* EXERCISE INSTRUCTIONS
Below are records; count how many of their lines contain the word "round" and give the number alone.
BEGIN DATASET CONTENT
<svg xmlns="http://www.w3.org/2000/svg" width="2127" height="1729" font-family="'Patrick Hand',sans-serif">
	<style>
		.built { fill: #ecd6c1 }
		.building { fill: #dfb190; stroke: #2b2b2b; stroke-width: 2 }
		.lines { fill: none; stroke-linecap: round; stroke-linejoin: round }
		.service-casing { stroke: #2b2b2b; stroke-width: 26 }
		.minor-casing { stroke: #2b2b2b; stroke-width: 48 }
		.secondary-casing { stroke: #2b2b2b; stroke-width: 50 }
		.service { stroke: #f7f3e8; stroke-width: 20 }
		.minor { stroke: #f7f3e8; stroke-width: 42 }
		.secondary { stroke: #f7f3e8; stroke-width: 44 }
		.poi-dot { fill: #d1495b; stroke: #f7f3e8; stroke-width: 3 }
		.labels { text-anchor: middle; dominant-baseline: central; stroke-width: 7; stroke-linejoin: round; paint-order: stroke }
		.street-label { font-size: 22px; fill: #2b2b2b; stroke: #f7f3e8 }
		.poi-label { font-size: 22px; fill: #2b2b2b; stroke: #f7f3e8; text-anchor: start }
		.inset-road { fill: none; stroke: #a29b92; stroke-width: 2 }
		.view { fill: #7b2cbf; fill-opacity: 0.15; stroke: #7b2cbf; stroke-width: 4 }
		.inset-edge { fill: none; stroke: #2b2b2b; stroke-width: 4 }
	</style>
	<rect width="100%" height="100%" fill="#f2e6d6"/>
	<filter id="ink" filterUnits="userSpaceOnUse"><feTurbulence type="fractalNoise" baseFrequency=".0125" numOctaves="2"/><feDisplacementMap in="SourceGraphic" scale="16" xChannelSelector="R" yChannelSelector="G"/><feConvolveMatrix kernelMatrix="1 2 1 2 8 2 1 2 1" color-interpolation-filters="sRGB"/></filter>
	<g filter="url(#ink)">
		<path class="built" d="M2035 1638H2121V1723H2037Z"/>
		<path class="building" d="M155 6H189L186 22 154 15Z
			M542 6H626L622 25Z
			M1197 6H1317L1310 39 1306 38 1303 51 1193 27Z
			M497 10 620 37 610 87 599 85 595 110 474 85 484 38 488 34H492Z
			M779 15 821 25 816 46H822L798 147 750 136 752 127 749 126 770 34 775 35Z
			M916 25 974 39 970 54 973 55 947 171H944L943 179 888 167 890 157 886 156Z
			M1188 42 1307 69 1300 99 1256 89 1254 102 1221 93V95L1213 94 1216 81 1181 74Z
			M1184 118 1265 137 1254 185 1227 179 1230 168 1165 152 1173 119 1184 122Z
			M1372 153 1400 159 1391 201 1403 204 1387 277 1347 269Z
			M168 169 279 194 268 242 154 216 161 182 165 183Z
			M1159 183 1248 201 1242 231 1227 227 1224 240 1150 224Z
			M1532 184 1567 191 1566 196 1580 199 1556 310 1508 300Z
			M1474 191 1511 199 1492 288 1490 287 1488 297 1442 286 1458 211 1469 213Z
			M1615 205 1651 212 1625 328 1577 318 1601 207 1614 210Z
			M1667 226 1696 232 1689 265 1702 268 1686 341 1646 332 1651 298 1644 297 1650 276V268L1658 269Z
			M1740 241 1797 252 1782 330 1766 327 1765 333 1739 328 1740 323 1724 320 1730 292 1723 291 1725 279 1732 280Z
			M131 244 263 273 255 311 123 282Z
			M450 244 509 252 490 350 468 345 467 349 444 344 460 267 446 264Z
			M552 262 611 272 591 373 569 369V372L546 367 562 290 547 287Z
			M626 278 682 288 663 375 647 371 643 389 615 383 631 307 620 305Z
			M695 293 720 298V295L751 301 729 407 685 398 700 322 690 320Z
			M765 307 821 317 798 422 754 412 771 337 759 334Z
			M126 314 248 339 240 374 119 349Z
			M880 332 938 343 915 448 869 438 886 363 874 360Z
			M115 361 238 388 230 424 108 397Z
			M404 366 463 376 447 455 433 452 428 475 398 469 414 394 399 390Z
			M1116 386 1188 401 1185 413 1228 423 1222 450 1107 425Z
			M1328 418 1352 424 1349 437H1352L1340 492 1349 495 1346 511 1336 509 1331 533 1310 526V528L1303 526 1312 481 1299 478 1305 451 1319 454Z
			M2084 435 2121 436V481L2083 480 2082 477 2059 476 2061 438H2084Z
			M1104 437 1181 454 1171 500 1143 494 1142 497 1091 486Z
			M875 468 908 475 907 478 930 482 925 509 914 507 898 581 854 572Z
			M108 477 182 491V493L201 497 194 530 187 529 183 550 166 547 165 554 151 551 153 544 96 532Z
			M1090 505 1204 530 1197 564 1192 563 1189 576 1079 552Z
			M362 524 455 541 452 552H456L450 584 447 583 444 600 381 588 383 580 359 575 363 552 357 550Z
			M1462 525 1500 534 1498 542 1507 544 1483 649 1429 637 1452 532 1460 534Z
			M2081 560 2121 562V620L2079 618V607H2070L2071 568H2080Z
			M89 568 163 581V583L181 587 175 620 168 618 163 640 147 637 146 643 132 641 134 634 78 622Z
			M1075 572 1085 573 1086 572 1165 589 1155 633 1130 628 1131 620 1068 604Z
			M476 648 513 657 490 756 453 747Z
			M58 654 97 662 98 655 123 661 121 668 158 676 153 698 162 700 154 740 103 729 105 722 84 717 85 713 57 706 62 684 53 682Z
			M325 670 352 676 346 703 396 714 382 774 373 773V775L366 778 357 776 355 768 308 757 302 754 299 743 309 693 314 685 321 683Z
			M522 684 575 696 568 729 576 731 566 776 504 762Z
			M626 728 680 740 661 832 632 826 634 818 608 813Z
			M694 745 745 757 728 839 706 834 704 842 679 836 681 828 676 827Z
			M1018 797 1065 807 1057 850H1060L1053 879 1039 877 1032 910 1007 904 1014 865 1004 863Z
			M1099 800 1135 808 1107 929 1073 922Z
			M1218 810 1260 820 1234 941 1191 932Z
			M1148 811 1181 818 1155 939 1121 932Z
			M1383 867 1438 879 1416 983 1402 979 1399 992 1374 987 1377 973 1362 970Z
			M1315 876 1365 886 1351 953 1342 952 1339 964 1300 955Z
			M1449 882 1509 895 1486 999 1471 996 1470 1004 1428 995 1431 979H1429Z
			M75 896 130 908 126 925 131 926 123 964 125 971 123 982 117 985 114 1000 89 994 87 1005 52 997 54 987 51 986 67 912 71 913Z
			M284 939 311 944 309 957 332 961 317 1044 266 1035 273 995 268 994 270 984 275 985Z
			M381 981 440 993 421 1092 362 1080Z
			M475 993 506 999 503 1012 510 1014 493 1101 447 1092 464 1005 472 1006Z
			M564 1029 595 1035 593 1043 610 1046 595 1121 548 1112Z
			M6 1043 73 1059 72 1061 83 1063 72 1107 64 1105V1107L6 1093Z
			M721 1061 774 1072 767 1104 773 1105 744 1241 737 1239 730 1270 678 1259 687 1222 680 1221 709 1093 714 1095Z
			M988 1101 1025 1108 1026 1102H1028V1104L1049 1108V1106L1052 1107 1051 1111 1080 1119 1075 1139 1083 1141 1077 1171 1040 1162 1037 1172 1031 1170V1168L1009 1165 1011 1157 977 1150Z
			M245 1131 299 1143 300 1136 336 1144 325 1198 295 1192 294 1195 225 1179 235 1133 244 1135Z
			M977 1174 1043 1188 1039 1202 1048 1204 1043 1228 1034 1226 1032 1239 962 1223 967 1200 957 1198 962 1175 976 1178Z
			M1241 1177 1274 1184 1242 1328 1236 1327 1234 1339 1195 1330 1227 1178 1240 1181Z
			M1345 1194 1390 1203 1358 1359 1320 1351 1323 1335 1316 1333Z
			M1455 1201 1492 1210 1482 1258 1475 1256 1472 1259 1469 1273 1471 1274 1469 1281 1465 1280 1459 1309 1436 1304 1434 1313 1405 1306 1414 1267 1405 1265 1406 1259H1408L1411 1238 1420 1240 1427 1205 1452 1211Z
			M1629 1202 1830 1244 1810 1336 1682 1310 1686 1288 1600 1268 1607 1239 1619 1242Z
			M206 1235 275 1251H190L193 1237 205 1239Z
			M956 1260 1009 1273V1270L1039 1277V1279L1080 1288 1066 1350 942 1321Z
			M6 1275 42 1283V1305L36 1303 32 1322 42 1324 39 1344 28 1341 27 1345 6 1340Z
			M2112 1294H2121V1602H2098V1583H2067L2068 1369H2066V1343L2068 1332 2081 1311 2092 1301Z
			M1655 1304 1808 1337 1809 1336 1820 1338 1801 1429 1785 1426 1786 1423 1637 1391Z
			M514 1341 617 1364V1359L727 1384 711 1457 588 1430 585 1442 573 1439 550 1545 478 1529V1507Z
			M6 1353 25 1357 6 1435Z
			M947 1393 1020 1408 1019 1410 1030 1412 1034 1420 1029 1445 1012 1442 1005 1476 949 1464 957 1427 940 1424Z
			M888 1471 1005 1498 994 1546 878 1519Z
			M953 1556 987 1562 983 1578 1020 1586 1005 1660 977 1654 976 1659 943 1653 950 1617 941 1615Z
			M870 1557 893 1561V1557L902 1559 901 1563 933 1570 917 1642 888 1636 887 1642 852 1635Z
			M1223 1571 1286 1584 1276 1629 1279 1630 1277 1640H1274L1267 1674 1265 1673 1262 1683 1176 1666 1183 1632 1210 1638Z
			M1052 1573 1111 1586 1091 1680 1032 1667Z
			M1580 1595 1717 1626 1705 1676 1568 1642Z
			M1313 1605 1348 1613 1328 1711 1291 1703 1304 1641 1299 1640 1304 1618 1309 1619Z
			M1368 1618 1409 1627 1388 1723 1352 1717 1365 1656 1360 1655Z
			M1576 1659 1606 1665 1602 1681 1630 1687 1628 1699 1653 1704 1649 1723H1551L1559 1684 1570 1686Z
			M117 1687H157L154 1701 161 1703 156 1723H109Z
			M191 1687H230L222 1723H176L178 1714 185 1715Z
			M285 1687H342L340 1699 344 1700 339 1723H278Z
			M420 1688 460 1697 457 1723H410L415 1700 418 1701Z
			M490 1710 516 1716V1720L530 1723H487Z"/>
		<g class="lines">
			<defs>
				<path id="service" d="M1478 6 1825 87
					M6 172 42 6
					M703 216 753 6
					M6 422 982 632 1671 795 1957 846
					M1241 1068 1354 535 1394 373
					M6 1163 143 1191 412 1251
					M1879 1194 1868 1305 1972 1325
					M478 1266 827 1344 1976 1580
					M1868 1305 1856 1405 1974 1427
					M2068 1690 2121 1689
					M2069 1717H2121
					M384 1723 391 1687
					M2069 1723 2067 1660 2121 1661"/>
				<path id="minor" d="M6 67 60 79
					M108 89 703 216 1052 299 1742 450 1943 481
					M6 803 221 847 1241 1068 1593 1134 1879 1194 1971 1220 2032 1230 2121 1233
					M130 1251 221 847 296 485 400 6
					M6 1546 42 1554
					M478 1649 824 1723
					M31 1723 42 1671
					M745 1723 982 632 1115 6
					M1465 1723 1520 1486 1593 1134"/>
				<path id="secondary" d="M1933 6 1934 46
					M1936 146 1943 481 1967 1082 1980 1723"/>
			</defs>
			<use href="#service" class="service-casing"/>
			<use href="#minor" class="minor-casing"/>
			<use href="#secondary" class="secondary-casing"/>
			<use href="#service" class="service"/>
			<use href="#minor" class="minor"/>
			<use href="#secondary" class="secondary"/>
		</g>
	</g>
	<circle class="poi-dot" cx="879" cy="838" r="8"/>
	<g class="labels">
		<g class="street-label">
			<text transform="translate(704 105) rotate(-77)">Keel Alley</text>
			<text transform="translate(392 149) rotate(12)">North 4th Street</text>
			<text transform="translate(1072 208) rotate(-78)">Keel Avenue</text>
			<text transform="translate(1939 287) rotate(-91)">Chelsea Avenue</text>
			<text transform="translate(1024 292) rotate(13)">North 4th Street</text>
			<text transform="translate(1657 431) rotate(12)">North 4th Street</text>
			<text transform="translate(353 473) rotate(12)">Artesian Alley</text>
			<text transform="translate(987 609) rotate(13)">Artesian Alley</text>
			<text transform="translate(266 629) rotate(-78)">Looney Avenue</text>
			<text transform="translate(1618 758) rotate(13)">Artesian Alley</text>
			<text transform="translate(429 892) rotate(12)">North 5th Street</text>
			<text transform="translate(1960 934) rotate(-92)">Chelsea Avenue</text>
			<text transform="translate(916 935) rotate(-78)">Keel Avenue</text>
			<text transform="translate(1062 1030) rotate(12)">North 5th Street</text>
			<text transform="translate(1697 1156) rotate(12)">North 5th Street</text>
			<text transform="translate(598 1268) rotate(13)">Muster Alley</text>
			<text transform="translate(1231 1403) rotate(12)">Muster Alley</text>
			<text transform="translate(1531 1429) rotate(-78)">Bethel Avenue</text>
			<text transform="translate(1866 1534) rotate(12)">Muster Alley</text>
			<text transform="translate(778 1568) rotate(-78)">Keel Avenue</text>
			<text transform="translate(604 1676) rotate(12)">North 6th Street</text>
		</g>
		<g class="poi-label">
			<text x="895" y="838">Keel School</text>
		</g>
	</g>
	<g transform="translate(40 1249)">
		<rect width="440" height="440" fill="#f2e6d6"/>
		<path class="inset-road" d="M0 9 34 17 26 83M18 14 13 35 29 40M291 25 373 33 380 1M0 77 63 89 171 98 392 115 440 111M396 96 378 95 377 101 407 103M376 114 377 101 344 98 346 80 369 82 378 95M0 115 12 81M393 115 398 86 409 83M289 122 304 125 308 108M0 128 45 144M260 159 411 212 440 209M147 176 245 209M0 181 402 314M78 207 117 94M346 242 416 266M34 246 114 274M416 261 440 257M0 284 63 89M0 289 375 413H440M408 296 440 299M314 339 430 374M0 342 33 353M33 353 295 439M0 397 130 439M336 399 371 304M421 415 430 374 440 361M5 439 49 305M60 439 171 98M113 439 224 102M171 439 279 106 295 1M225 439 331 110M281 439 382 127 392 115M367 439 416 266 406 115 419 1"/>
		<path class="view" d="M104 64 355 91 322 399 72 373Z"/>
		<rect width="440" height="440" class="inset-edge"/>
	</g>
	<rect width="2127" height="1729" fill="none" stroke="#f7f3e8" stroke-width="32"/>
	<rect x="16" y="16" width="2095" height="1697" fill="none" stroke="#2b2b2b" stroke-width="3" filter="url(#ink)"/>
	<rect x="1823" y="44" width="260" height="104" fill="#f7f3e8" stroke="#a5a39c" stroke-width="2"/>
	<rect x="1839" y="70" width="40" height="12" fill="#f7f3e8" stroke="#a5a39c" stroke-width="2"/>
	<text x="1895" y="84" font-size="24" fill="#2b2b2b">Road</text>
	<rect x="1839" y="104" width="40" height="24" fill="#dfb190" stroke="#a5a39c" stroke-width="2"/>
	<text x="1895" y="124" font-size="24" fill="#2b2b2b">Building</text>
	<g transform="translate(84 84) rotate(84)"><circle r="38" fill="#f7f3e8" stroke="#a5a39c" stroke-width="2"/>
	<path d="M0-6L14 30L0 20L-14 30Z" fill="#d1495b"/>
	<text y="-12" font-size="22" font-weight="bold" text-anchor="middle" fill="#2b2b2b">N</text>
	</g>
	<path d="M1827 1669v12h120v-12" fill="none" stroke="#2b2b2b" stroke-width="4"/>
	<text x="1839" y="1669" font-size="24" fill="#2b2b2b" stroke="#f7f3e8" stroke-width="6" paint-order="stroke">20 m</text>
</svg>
END DATASET CONTENT
* TASK SOLUTION
2